### Description of the task
Copy out each of the entries below word for word, leaving out the pictures.

### The records
— Start —

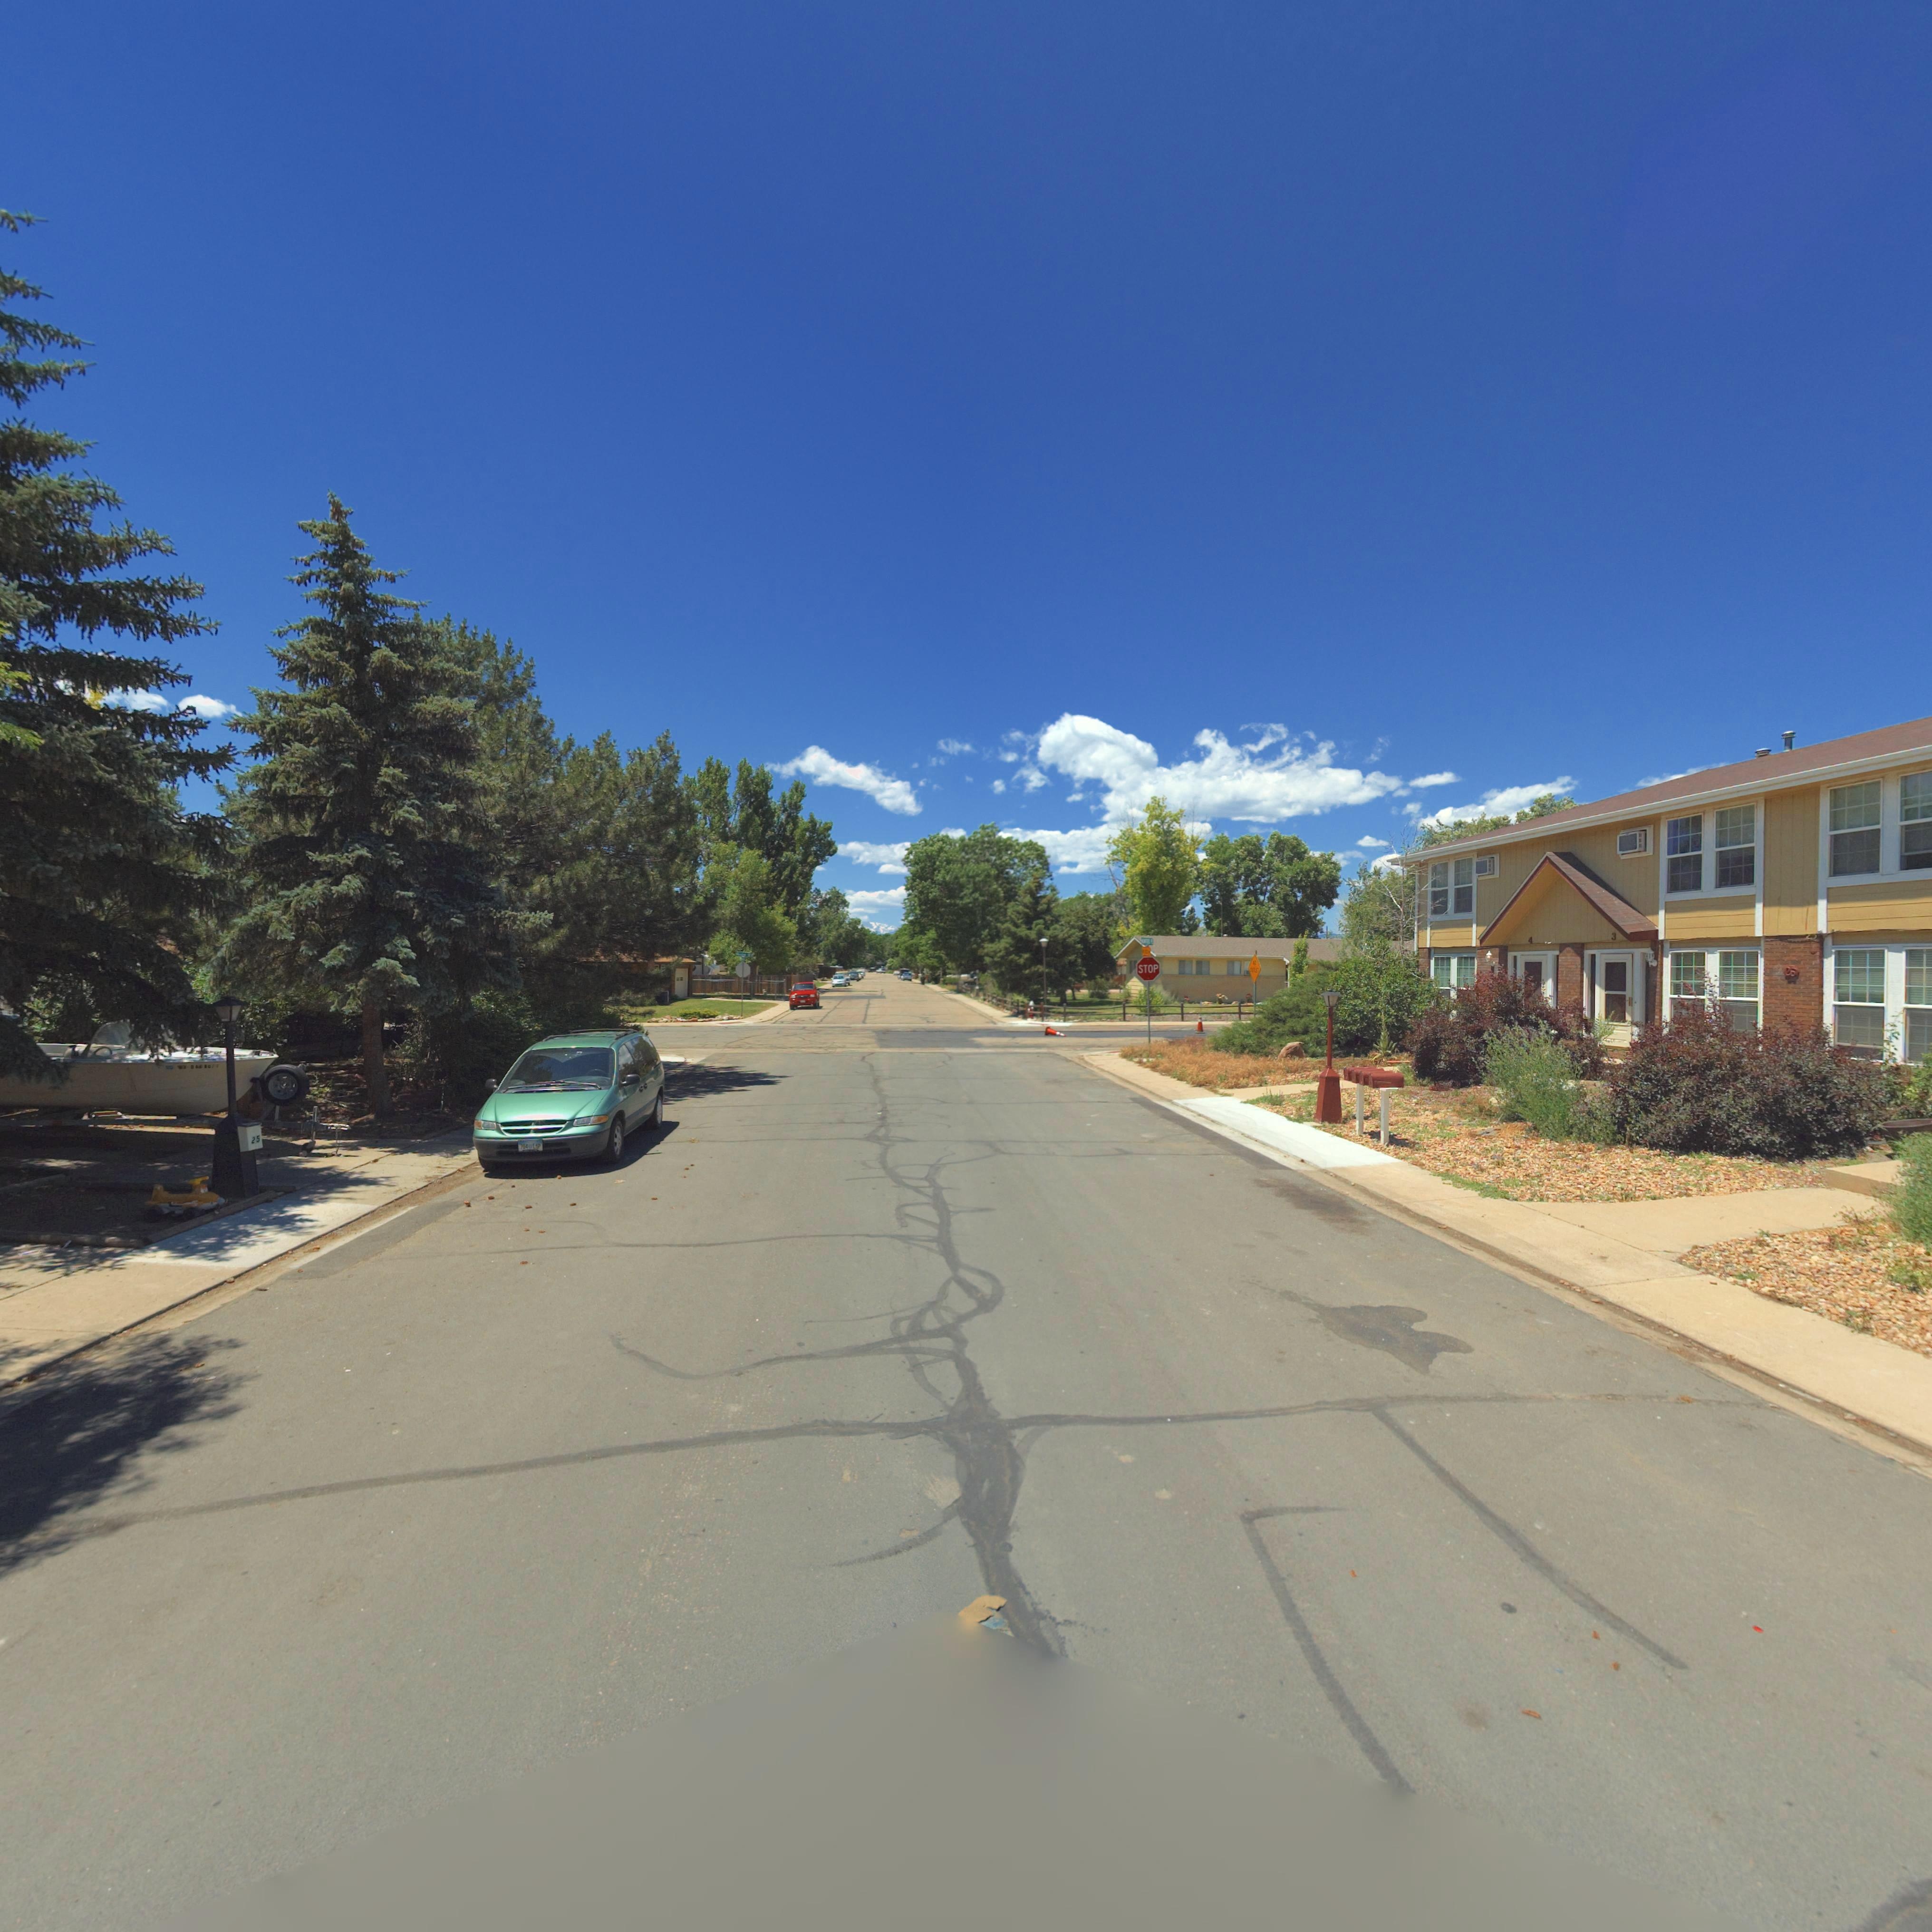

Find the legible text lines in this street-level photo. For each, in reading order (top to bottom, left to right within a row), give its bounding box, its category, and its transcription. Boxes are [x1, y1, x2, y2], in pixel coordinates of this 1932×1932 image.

[1141, 937, 1153, 944] StreetName: * ST
[1527, 935, 1533, 944] StreetNumber: 4
[1611, 931, 1617, 941] StreetNumber: 3
[736, 952, 751, 957] StreetName: * ST
[1784, 965, 1800, 978] StreetNumber: 26
[251, 1134, 261, 1144] StreetNumber: 25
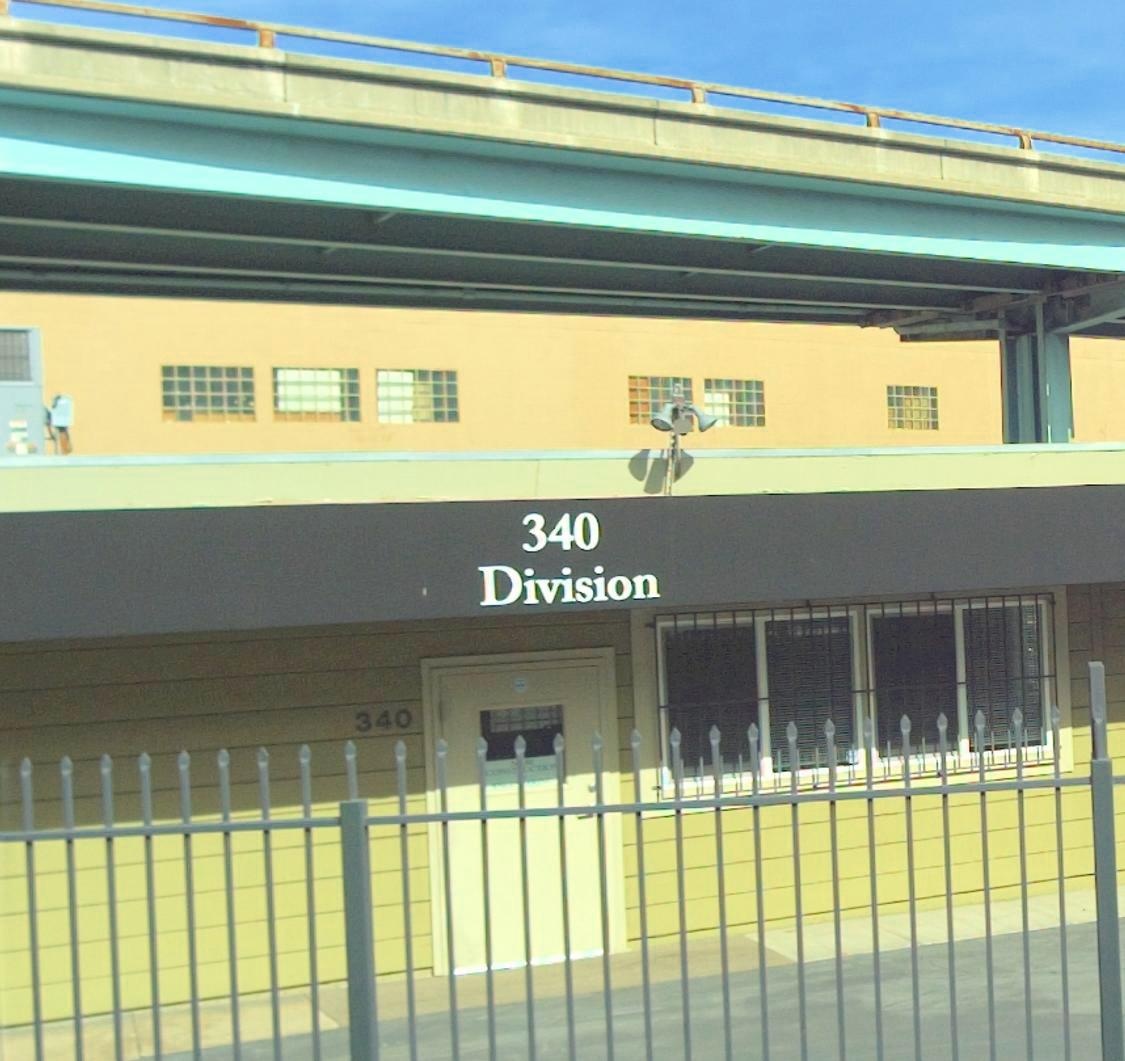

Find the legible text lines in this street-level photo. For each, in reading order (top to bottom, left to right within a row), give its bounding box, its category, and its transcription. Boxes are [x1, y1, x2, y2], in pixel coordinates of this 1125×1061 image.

[516, 506, 603, 557] StreetNumber: 340
[351, 702, 417, 737] None: 340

— End —

### Finished task
Find the legible text lines in this street-level photo. For each, in reading order (top to bottom, left to right within a row), give its bounding box, its category, and its transcription. Boxes are [x1, y1, x2, y2], in pixel coordinates of this 1932×1932 image.

[1141, 937, 1153, 944] StreetName: * ST
[1527, 935, 1533, 944] StreetNumber: 4
[1611, 931, 1617, 941] StreetNumber: 3
[736, 952, 751, 957] StreetName: * ST
[1784, 965, 1800, 978] StreetNumber: 26
[251, 1134, 261, 1144] StreetNumber: 25

Find the legible text lines in this street-level photo. For each, in reading order (top to bottom, left to right within a row), give its bounding box, its category, and its transcription. Boxes are [x1, y1, x2, y2], in pixel coordinates of this 1125×1061 image.

[516, 506, 603, 557] StreetNumber: 340
[351, 702, 417, 737] None: 340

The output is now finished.